● **Exercise details**: Write out every line of the material below word for word, omitting the pictures.

═══ Available records ═══

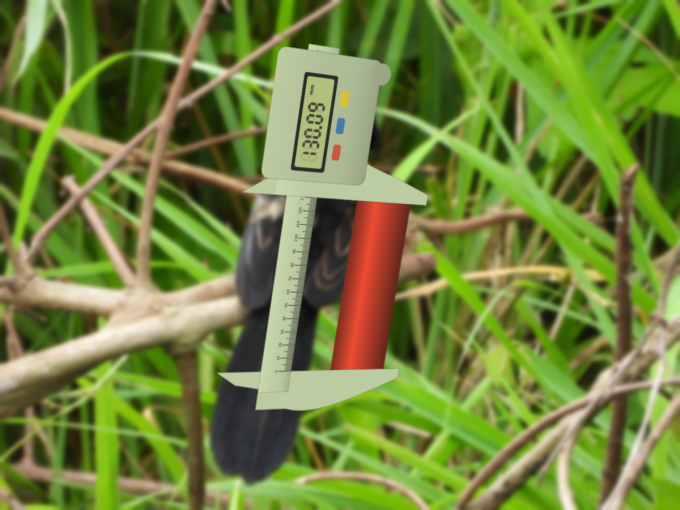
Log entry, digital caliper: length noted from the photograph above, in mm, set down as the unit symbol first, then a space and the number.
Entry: mm 130.09
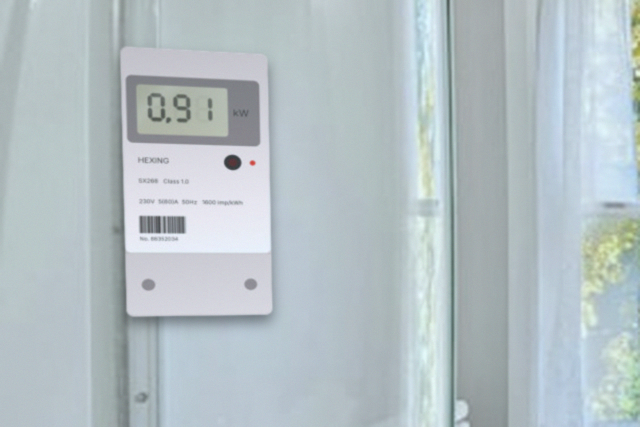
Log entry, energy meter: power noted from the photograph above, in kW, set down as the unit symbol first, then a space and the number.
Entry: kW 0.91
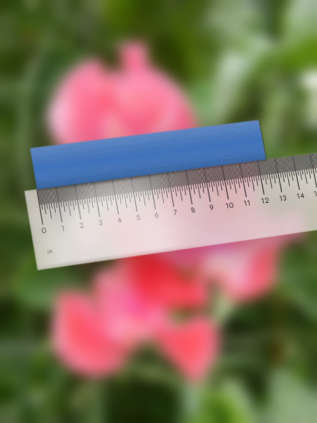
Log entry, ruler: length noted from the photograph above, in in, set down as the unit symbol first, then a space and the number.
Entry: in 12.5
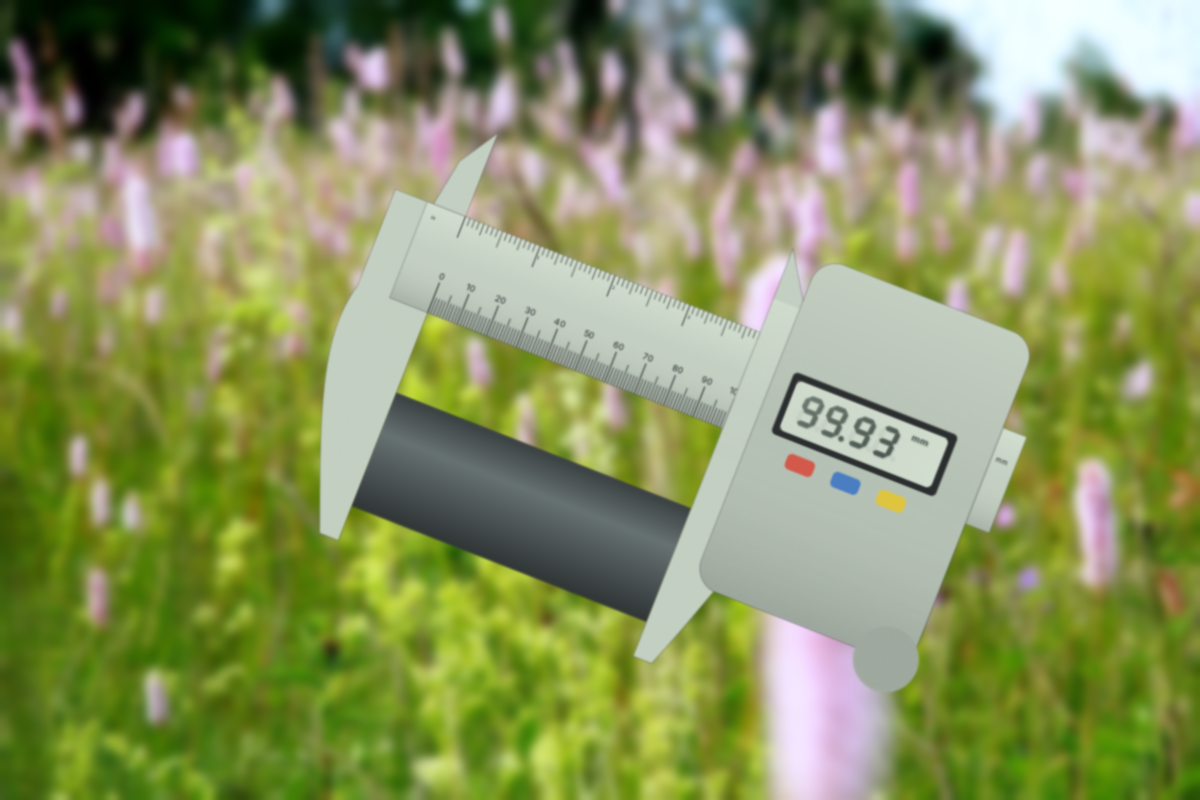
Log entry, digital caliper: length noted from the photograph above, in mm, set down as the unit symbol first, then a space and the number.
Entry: mm 99.93
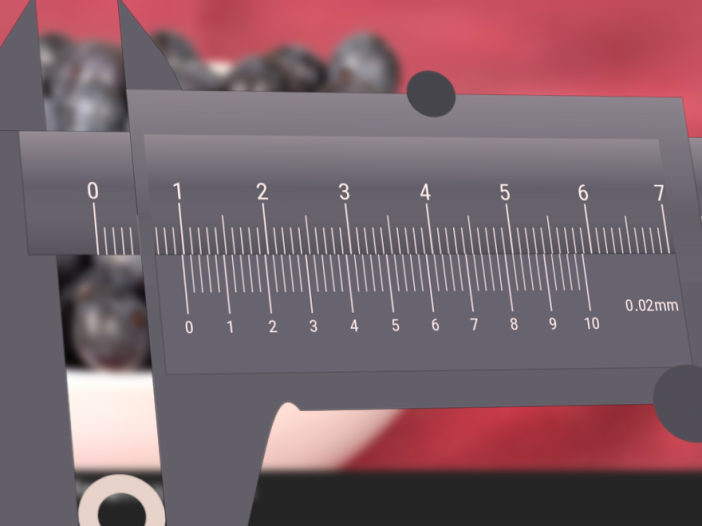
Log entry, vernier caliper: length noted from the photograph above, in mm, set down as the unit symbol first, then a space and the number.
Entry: mm 9.8
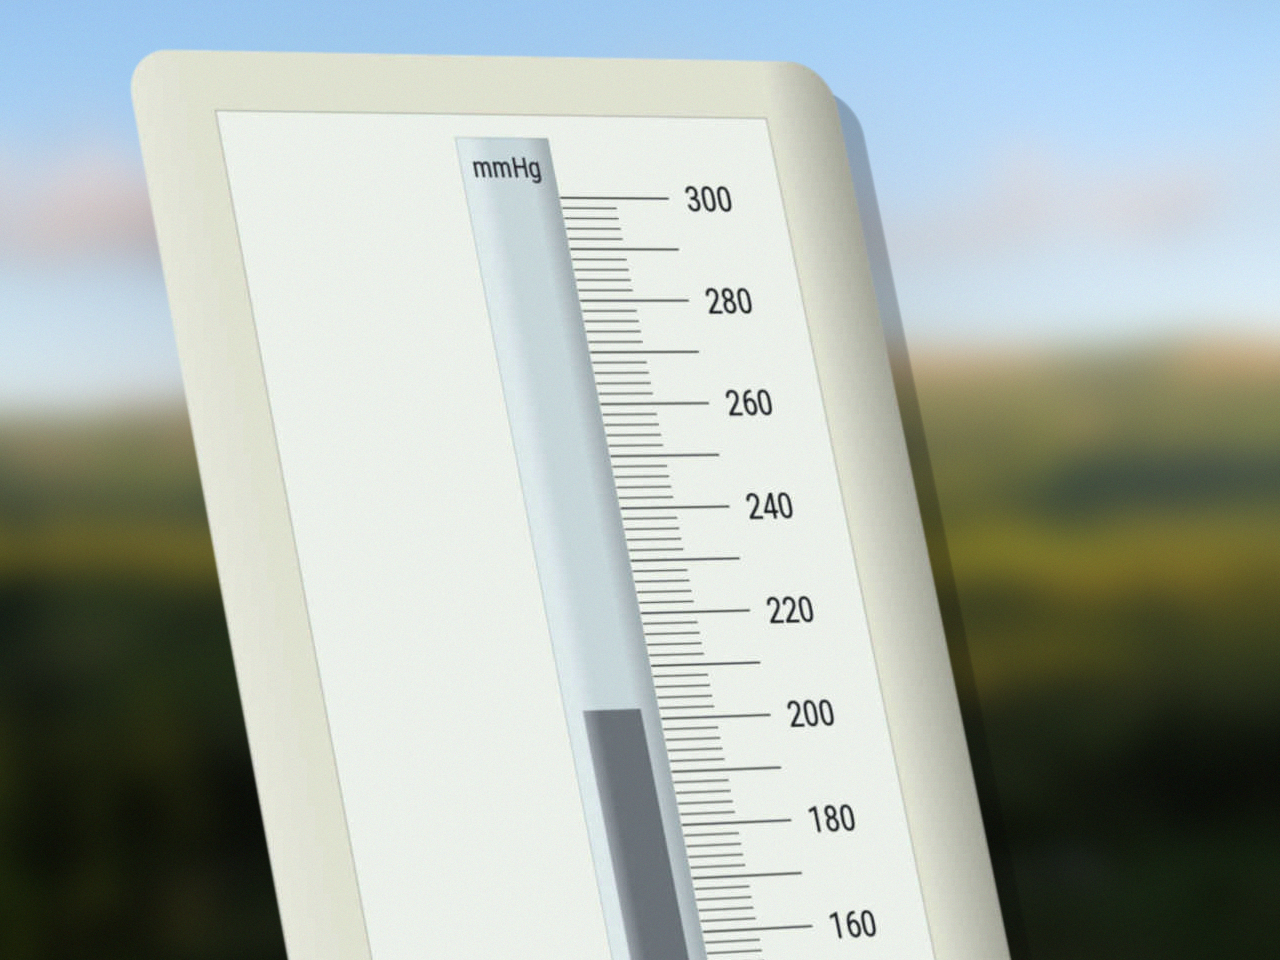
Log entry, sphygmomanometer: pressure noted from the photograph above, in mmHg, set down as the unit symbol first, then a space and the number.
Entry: mmHg 202
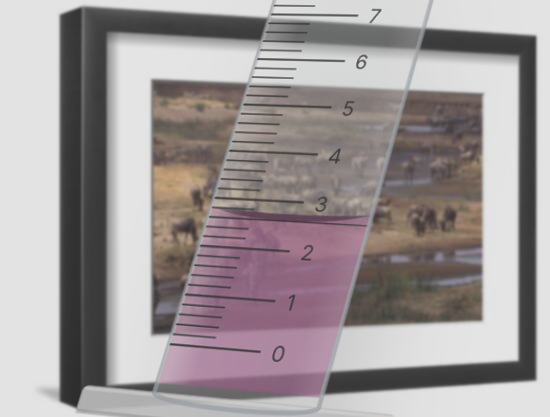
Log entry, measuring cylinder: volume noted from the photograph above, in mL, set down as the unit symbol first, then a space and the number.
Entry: mL 2.6
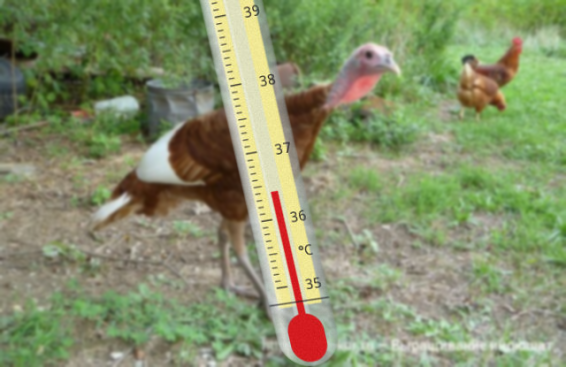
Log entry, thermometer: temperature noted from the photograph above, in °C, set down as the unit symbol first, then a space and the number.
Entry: °C 36.4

═══

● **The answer**:
Log entry, digital caliper: length noted from the photograph above, in mm, set down as the unit symbol first, then a space and the number.
Entry: mm 130.09
Log entry, energy meter: power noted from the photograph above, in kW, set down as the unit symbol first, then a space and the number.
Entry: kW 0.91
Log entry, ruler: length noted from the photograph above, in in, set down as the unit symbol first, then a space and the number.
Entry: in 12.5
Log entry, digital caliper: length noted from the photograph above, in mm, set down as the unit symbol first, then a space and the number.
Entry: mm 99.93
Log entry, vernier caliper: length noted from the photograph above, in mm, set down as the unit symbol first, then a space and the number.
Entry: mm 9.8
Log entry, sphygmomanometer: pressure noted from the photograph above, in mmHg, set down as the unit symbol first, then a space and the number.
Entry: mmHg 202
Log entry, measuring cylinder: volume noted from the photograph above, in mL, set down as the unit symbol first, then a space and the number.
Entry: mL 2.6
Log entry, thermometer: temperature noted from the photograph above, in °C, set down as the unit symbol first, then a space and the number.
Entry: °C 36.4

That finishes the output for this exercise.